* [Task instructions]:
Give again, word for word, each line below starting at the one that contains "X28945Y24358D01*" and ending at the one that contains "X-20673Y38000D01*".

(Design files in plain text)
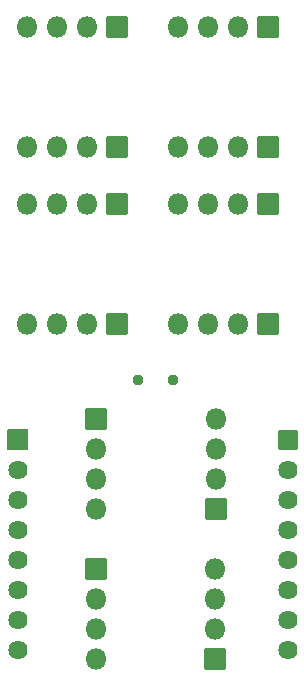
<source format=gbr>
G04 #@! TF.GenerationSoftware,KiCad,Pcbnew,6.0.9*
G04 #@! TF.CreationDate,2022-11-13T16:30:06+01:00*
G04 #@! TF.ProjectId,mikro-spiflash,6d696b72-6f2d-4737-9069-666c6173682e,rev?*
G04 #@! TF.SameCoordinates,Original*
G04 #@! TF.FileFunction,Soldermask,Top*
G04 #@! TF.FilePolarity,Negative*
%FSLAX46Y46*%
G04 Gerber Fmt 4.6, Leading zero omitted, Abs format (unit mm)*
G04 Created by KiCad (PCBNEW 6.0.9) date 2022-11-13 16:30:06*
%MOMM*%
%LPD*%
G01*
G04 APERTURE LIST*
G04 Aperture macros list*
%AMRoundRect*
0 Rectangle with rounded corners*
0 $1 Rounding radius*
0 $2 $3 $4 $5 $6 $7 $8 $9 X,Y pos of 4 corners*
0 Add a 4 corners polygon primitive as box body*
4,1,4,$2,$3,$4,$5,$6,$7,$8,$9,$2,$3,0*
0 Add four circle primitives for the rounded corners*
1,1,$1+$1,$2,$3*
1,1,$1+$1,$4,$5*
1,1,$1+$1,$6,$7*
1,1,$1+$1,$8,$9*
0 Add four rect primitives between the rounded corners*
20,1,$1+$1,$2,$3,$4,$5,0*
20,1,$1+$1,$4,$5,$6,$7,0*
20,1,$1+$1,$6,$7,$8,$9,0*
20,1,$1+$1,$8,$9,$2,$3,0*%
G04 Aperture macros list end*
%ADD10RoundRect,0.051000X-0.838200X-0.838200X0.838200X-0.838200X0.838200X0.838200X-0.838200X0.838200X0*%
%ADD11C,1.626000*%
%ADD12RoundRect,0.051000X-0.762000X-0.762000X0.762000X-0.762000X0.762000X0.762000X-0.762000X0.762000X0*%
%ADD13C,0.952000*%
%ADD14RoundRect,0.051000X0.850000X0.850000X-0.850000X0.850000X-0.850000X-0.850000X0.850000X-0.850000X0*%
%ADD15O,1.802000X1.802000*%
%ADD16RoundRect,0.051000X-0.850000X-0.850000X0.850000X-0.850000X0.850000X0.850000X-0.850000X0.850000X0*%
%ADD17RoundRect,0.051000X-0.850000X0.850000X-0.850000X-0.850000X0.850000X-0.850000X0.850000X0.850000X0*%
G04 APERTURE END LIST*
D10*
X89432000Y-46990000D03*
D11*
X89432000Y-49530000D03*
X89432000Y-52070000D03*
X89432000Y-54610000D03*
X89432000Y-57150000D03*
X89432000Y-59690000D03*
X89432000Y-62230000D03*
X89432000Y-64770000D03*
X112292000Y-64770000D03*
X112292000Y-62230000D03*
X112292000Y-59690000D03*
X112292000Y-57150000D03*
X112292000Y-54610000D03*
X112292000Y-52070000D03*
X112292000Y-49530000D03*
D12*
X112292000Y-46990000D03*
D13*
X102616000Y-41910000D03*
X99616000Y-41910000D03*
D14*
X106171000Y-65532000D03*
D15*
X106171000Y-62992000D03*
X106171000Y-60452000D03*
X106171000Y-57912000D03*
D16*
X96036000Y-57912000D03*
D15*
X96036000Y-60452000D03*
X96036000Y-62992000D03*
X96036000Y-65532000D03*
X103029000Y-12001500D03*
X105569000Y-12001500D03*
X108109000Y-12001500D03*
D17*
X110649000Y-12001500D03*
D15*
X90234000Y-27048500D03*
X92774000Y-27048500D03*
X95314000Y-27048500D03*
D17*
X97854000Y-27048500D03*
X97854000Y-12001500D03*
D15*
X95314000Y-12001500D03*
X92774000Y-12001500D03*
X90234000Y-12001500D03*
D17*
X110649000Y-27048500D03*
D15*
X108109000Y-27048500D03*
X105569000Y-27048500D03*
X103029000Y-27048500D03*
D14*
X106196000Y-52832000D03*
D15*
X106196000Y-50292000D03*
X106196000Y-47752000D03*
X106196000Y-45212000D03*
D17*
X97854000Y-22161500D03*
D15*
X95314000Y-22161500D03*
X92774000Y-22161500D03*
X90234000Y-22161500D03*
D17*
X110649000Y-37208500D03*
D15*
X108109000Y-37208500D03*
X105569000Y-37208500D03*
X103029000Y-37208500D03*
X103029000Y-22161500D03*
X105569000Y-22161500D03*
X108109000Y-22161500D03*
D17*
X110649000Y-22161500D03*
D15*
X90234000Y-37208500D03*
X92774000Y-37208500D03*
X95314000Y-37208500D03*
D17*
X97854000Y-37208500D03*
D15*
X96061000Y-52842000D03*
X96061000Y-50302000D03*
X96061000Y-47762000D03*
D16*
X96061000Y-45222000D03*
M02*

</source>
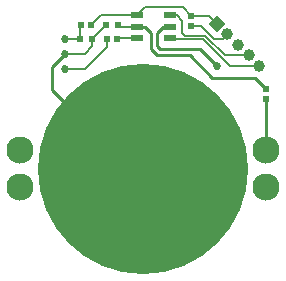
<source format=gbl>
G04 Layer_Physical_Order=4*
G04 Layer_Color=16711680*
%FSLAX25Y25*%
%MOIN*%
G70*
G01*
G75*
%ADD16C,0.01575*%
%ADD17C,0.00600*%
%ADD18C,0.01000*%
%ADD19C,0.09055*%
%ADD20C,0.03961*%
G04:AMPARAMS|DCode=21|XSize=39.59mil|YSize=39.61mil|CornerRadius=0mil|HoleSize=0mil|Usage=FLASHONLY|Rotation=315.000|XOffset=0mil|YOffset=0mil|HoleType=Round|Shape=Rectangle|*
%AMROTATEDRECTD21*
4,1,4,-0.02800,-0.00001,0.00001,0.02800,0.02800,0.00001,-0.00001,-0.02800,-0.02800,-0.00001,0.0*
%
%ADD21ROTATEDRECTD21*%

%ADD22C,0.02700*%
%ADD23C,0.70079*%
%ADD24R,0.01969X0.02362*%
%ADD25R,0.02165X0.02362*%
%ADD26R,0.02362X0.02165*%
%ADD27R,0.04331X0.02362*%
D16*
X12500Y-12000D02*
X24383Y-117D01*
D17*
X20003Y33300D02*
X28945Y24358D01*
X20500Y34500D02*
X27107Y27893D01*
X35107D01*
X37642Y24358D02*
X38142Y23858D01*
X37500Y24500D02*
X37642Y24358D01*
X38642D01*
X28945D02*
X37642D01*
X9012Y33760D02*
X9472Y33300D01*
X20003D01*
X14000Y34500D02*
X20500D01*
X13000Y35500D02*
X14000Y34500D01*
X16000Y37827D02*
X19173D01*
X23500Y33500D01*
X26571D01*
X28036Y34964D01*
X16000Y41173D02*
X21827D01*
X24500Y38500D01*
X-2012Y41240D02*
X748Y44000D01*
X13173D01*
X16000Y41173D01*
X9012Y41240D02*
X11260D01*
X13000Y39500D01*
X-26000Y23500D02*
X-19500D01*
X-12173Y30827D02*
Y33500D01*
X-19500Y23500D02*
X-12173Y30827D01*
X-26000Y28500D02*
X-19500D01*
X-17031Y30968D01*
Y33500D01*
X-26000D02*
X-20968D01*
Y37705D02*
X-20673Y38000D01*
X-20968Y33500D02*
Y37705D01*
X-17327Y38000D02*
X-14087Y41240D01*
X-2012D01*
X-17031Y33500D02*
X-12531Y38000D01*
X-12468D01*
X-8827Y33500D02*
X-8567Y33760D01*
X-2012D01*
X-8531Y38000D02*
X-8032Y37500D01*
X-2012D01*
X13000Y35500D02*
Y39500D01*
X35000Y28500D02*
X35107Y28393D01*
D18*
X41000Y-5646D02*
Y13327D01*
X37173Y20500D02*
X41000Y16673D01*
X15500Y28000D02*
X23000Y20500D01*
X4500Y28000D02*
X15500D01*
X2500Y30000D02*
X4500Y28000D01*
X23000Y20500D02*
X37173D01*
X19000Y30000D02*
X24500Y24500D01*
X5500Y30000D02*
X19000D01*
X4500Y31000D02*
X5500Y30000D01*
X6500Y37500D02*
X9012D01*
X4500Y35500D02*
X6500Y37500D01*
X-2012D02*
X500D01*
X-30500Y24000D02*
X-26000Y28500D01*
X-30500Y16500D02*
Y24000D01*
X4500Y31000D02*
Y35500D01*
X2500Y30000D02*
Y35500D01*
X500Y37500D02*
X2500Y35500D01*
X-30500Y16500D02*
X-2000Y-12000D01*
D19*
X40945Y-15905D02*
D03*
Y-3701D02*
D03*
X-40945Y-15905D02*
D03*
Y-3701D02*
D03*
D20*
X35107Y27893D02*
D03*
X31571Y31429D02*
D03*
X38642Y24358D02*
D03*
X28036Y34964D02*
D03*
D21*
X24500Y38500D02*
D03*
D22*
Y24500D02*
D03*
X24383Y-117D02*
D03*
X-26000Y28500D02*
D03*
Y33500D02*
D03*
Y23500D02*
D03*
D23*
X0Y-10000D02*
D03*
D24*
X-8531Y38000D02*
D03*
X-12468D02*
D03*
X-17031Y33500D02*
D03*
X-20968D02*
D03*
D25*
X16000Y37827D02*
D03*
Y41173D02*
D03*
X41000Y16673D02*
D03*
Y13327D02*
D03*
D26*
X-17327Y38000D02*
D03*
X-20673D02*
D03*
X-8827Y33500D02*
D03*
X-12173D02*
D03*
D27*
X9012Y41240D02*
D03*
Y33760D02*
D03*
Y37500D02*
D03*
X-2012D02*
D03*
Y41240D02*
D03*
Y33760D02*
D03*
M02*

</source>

---

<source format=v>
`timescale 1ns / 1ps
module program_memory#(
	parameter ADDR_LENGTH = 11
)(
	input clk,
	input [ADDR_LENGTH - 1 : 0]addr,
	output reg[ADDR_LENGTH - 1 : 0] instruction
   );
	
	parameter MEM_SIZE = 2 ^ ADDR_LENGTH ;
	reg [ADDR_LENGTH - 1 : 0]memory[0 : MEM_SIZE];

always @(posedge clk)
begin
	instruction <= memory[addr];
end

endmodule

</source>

* [Finished task]:
X28945Y24358D01*
X20500Y34500D02*
X27107Y27893D01*
X35107D01*
X37642Y24358D02*
X38142Y23858D01*
X37500Y24500D02*
X37642Y24358D01*
X38642D01*
X28945D02*
X37642D01*
X9012Y33760D02*
X9472Y33300D01*
X20003D01*
X14000Y34500D02*
X20500D01*
X13000Y35500D02*
X14000Y34500D01*
X16000Y37827D02*
X19173D01*
X23500Y33500D01*
X26571D01*
X28036Y34964D01*
X16000Y41173D02*
X21827D01*
X24500Y38500D01*
X-2012Y41240D02*
X748Y44000D01*
X13173D01*
X16000Y41173D01*
X9012Y41240D02*
X11260D01*
X13000Y39500D01*
X-26000Y23500D02*
X-19500D01*
X-12173Y30827D02*
Y33500D01*
X-19500Y23500D02*
X-12173Y30827D01*
X-26000Y28500D02*
X-19500D01*
X-17031Y30968D01*
Y33500D01*
X-26000D02*
X-20968D01*
Y37705D02*
X-20673Y38000D01*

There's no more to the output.